5 Eylül 2016 Pazartesi

"Rusya'yla ortak, Halep işine girdik!"

Cumhurbaşkanı Tayyip Erdoğan Çin'deki G20 Zirvesi'nin ardından konuştu ve şöyle dedi: "600 bin insanın öldürüldüğü bir yerde hâlâ katil Esed'in görevinde kalmasını, durmasını savunmak bana öyle geliyor ki insanlık adına bizler için utanç vericidir."

Bu sözün herhangi bir diplomatik sonucu olmayacaktır muhtemelen. (Bu sözün sigortası olarak, Suriye'nin "toprak bütünlüğü"ne saygı mütemadiyen vurgulanıyor.) Niye söylendiğini bilen Rus yetkililer bıyık altından güleceklerdir. Zira yalnız tribüne söylendiği belli. Alelacele kaleme alınıp sahneye konmuş bir müsamere izliyoruz.

Aynı konuşmada Erdoğan gerçeklerden de sözetti: "Rusya ile özellikle Halep bölgesinde bir işbirliğini gerçekleştiriyoruz."

Bakın bugün "Halep bölgesinde" neler oldu: Suriye ordusu ve birlikte hareket ettiği Hizbullah ve milis güçleri, cihatçı örgütlerin savunduğu mahalle ve binalardan bazılarını ele geçirdi, silahlı grupları püskürttü ve şehrin rejim karşıtı güçlerin elindeki kısmı etrafındaki kuşatmayı yeniden kurdu.

Silahlı muhalifler arasında, İdlip'ten silahlı güçlerin alınıp Cerablus Harekâtı için kuzeye taşınması, Halep "cephesini" takviye etmek yerine güçlerin başka bölgede Türk ordusunun operasyonu için seferber edilmesi tepki yarattı. (Hattâ doğrudan Halep cephesinden kuzeye savaşçı aktarıldığı ileri sürülüyor.)

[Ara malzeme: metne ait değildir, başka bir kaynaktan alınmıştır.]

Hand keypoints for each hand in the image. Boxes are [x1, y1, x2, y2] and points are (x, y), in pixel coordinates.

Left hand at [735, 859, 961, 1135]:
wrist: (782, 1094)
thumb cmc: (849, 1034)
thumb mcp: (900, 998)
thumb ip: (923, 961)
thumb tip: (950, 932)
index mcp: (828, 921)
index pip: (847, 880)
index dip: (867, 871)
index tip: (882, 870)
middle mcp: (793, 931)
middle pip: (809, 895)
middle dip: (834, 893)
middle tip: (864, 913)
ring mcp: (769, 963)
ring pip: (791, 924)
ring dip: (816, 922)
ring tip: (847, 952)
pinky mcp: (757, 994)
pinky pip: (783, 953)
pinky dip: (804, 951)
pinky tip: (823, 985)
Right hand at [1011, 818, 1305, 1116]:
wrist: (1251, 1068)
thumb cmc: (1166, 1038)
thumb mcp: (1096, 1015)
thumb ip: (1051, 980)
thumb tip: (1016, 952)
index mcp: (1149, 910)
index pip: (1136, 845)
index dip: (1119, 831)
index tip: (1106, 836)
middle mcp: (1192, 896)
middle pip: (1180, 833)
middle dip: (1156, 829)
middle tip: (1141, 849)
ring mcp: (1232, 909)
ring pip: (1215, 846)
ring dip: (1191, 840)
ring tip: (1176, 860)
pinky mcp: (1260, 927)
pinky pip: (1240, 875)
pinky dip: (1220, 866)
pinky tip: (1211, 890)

Şehrin muhalifler elindeki doğusunun Suriye ordusu tarafından yeniden kuşatılması, "Halep Savaşı" için hayatî önemde. İlk defa Temmuz'un ilk haftasında kurulan kuşatma, cihatçı silahlı örgütlerin birlikte giriştiği karşı harekâtla kırılmıştı. Bunun bir defa daha gerçekleşebilmesi ihtimali artık yok gibi. Neden?

Cevabını, işte, Cumhurbaşkanı Erdoğan verdi: "Rusya ile özellikle Halep bölgesinde bir işbirliğini gerçekleştiriyoruz."

Oysa sadece kuşatmanın kırılmasının değil, ikmal yolunun açık tutulmasının da Türkiye'nin desteğiyle mümkün olduğu yaygın bir kanıydı!

Reisçi Türk İslâmcısının -her şeyden önce kendine- izah etmesi gereken o kadar çok şey birikti ki, bunun belki esamisi bile okunmayabilir. "Kürtlere saldırıyoruz, aman ne müthiş!" havası içinde, Halep çevresindeki cihatçı müttefikleri "satmanın" sözü bile edilmeyebilir. En azından neyin ne olduğu bilinse bari.

Bu arada, iktidar propaganda aygıtının bu satış işleminden nasıl bir İslâmî erdem menkıbesi çıkaracağını merak etmiyor değilim. "Katil Esed" yemi bu tornistan menkıbesinde kullanılmak üzere ortaya atılmış olsa gerek.